I have nothing but the highest admiration for her. She brings a level of professionalism, integrity, not to mention compassion, which is emblematic of what is best about teachers.
Over the years, I have observed the hours she puts in – far beyond the minimum – to make sure her students receive the instruction they deserve.
I have also seen up close the amount of money she spends out of pocket to make up for the deplorable lack of resources that Alabama provides for its students.
McGill believes that raising salaries for teachers is unbiblical. Apparently, he is citing that often overlooked passage from 2 Hezekiah, “Thou shall not pay teachers adequately lest they become proud, arrogant and ineffective.”
I am kidding, of course, about 2 Hezekiah. Unfortunately, I am not kidding about McGill.
The good senator is of the opinion that if we raise the salaries of teachers, it will ultimately result in attracting people who are not truly called to be teachers.
Of course that logic did not stop him from voting for a pay increase for himself and other state legislators.

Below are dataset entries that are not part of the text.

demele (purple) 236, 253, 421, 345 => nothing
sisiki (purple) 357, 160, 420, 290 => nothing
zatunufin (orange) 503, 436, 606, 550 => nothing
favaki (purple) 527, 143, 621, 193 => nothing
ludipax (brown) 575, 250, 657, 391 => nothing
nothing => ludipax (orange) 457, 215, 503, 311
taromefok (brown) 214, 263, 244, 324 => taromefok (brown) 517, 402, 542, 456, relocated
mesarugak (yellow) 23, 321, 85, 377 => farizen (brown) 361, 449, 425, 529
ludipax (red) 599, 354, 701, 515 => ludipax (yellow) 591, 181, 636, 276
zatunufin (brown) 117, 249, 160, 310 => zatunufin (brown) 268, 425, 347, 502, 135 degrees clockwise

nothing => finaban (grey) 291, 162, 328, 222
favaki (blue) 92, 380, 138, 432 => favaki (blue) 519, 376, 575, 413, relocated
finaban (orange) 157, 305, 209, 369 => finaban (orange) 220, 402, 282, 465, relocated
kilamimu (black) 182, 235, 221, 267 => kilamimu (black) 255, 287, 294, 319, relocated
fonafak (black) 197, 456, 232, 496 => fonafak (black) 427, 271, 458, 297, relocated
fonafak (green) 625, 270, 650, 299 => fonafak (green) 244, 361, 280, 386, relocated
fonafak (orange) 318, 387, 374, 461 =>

His logic here is pretty straightforward. Government officials need to be paid enough to withstand the temptation of money and power that comes from lobbyists and special interests.

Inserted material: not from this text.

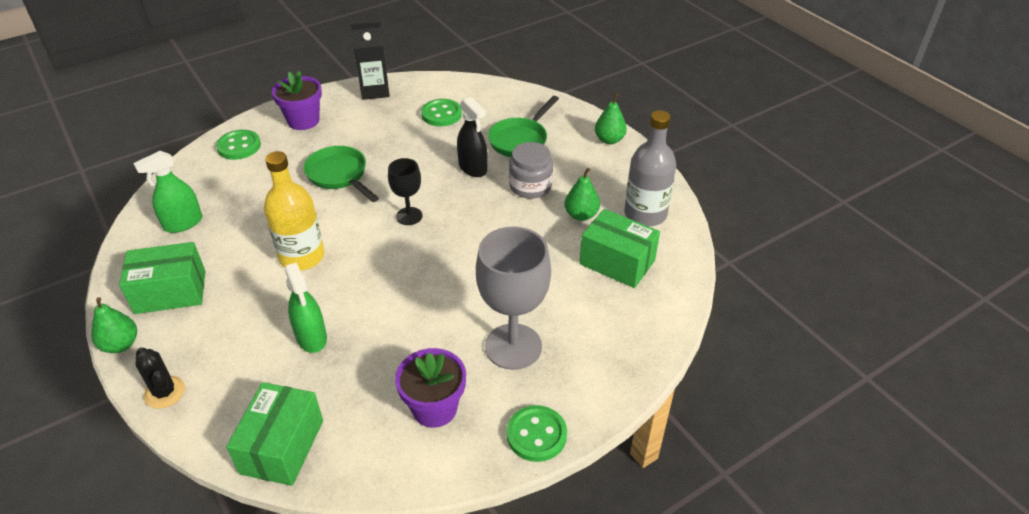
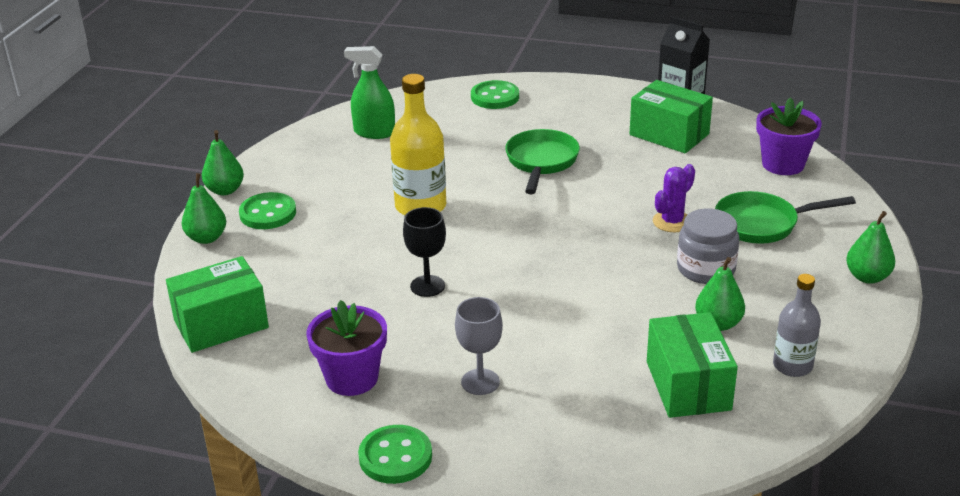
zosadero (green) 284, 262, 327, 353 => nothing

Is there really that much money available?
Meanwhile, teachers must submit to a vow of poverty in order to prove their worthiness.
While they may be immune to the wiles of lobbyists and special interests, the pure and unadulterated lure of money might corrupt them and create an environment of greed that results in ineffectiveness.
It’s hard to know where to direct outrage at such vapid nonsense.
Should we take note that teachers cannot sustain themselves on an entry-level salary? Or should we take aim at the fact that most classrooms in Alabama are woefully underequipped and are barely able to provide adequate instructional resources for students?
And how about this piece of conventional wisdom – true in every other area of endeavor: If you want to attract the best people in any given profession, then you must pay them competitively.
Where else in the professional world will we find people with 20 years of education who will work for dollars just a scant higher than the national poverty level?
“Calling” does not seem to be a big enough word.
While we are thinking about callings and public service, how about this for a modest proposal: Suppose we make it impossible for all lobbyists and other special interest groups to have access to any and all state legislators.
Simultaneously, let’s remove all financial benefits that accrue to serving as a legislator, other than perhaps a modest gas allowance so they can commute to Montgomery when the legislature is in session.
If our main concern here is to attract only those who are truly called, these measures ought to take care of that.
Unfortunately, the list of candidates will be fairly short. But at least we can take comfort in knowing that we are getting what we are willing to pay for.